● **WHAT IS BEING ASKED**: In your answer, transcribe all of the data exactly.

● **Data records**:
•••
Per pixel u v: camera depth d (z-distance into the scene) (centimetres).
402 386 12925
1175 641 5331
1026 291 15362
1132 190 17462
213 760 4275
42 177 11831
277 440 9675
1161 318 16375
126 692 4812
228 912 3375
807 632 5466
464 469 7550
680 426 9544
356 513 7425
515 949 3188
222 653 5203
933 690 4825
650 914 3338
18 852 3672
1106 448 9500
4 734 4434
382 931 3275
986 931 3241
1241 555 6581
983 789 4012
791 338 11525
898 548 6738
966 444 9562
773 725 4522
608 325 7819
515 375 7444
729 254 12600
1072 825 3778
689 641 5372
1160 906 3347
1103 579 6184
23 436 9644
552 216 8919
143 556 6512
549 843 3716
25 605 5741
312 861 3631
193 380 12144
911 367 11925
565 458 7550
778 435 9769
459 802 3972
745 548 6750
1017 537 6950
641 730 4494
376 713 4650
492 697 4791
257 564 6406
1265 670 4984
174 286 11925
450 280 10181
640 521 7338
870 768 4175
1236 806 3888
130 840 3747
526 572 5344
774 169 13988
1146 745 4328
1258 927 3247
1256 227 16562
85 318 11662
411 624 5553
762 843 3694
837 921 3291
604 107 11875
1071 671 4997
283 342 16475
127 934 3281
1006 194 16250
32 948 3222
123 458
•••
● **WRITTEN ANSWER**:
Per pixel u v: camera depth d (z-distance into the scene) (centimetres).
402 386 12925
1175 641 5331
1026 291 15362
1132 190 17462
213 760 4275
42 177 11831
277 440 9675
1161 318 16375
126 692 4812
228 912 3375
807 632 5466
464 469 7550
680 426 9544
356 513 7425
515 949 3188
222 653 5203
933 690 4825
650 914 3338
18 852 3672
1106 448 9500
4 734 4434
382 931 3275
986 931 3241
1241 555 6581
983 789 4012
791 338 11525
898 548 6738
966 444 9562
773 725 4522
608 325 7819
515 375 7444
729 254 12600
1072 825 3778
689 641 5372
1160 906 3347
1103 579 6184
23 436 9644
552 216 8919
143 556 6512
549 843 3716
25 605 5741
312 861 3631
193 380 12144
911 367 11925
565 458 7550
778 435 9769
459 802 3972
745 548 6750
1017 537 6950
641 730 4494
376 713 4650
492 697 4791
257 564 6406
1265 670 4984
174 286 11925
450 280 10181
640 521 7338
870 768 4175
1236 806 3888
130 840 3747
526 572 5344
774 169 13988
1146 745 4328
1258 927 3247
1256 227 16562
85 318 11662
411 624 5553
762 843 3694
837 921 3291
604 107 11875
1071 671 4997
283 342 16475
127 934 3281
1006 194 16250
32 948 3222
123 458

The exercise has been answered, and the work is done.